WHAT YOU NEED TO DO: An exact transcription of every record is needed.

EXTRACTED DATA:
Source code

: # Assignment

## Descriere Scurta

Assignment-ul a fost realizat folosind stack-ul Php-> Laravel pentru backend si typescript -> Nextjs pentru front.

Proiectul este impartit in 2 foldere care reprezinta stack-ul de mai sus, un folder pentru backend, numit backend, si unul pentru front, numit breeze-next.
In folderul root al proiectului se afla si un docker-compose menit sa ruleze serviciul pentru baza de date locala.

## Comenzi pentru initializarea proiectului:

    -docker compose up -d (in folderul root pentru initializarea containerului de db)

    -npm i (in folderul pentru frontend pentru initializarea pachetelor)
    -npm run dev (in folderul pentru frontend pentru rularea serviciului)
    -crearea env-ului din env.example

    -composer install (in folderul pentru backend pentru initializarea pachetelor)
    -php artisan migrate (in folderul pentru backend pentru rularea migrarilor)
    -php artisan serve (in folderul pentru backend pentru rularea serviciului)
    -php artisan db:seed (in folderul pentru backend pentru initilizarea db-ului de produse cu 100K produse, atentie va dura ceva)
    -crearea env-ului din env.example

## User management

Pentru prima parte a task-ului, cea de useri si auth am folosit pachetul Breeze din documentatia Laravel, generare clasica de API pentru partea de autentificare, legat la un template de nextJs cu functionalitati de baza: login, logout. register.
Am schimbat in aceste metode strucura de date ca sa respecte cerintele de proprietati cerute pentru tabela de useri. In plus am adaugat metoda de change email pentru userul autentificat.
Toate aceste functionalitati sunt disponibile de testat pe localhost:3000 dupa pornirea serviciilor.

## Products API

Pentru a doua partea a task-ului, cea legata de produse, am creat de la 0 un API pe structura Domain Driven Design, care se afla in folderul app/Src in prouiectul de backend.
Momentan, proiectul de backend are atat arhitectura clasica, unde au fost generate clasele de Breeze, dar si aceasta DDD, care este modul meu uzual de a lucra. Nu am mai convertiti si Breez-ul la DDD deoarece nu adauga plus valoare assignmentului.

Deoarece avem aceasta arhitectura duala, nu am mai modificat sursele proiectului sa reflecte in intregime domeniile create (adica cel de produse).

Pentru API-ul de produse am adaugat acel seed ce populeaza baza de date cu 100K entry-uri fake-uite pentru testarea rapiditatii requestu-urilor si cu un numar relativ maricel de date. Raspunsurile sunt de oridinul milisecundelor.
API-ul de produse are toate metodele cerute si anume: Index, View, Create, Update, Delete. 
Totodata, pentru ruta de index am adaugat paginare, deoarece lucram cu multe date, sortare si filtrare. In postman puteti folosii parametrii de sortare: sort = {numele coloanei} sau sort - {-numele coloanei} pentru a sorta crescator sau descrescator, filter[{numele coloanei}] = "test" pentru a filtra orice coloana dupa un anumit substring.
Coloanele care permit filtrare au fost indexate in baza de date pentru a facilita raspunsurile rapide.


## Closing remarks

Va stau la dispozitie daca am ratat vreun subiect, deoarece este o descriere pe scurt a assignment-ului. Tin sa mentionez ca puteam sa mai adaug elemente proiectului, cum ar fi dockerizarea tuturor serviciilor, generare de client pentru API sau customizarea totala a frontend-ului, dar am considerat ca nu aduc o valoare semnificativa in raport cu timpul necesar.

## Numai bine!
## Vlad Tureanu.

SOLUTION:
Source code

: # Assignment

## Descriere Scurta

Assignment-ul a fost realizat folosind stack-ul Php-> Laravel pentru backend si typescript -> Nextjs pentru front.

Proiectul este impartit in 2 foldere care reprezinta stack-ul de mai sus, un folder pentru backend, numit backend, si unul pentru front, numit breeze-next.
In folderul root al proiectului se afla si un docker-compose menit sa ruleze serviciul pentru baza de date locala.

## Comenzi pentru initializarea proiectului:

    -docker compose up -d (in folderul root pentru initializarea containerului de db)

    -npm i (in folderul pentru frontend pentru initializarea pachetelor)
    -npm run dev (in folderul pentru frontend pentru rularea serviciului)
    -crearea env-ului din env.example

    -composer install (in folderul pentru backend pentru initializarea pachetelor)
    -php artisan migrate (in folderul pentru backend pentru rularea migrarilor)
    -php artisan serve (in folderul pentru backend pentru rularea serviciului)
    -php artisan db:seed (in folderul pentru backend pentru initilizarea db-ului de produse cu 100K produse, atentie va dura ceva)
    -crearea env-ului din env.example

## User management

Pentru prima parte a task-ului, cea de useri si auth am folosit pachetul Breeze din documentatia Laravel, generare clasica de API pentru partea de autentificare, legat la un template de nextJs cu functionalitati de baza: login, logout. register.
Am schimbat in aceste metode strucura de date ca sa respecte cerintele de proprietati cerute pentru tabela de useri. In plus am adaugat metoda de change email pentru userul autentificat.
Toate aceste functionalitati sunt disponibile de testat pe localhost:3000 dupa pornirea serviciilor.

## Products API

Pentru a doua partea a task-ului, cea legata de produse, am creat de la 0 un API pe structura Domain Driven Design, care se afla in folderul app/Src in prouiectul de backend.
Momentan, proiectul de backend are atat arhitectura clasica, unde au fost generate clasele de Breeze, dar si aceasta DDD, care este modul meu uzual de a lucra. Nu am mai convertiti si Breez-ul la DDD deoarece nu adauga plus valoare assignmentului.

Deoarece avem aceasta arhitectura duala, nu am mai modificat sursele proiectului sa reflecte in intregime domeniile create (adica cel de produse).

Pentru API-ul de produse am adaugat acel seed ce populeaza baza de date cu 100K entry-uri fake-uite pentru testarea rapiditatii requestu-urilor si cu un numar relativ maricel de date. Raspunsurile sunt de oridinul milisecundelor.
API-ul de produse are toate metodele cerute si anume: Index, View, Create, Update, Delete. 
Totodata, pentru ruta de index am adaugat paginare, deoarece lucram cu multe date, sortare si filtrare. In postman puteti folosii parametrii de sortare: sort = {numele coloanei} sau sort - {-numele coloanei} pentru a sorta crescator sau descrescator, filter[{numele coloanei}] = "test" pentru a filtra orice coloana dupa un anumit substring.
Coloanele care permit filtrare au fost indexate in baza de date pentru a facilita raspunsurile rapide.


## Closing remarks

Va stau la dispozitie daca am ratat vreun subiect, deoarece este o descriere pe scurt a assignment-ului. Tin sa mentionez ca puteam sa mai adaug elemente proiectului, cum ar fi dockerizarea tuturor serviciilor, generare de client pentru API sau customizarea totala a frontend-ului, dar am considerat ca nu aduc o valoare semnificativa in raport cu timpul necesar.

## Numai bine!
## Vlad Tureanu.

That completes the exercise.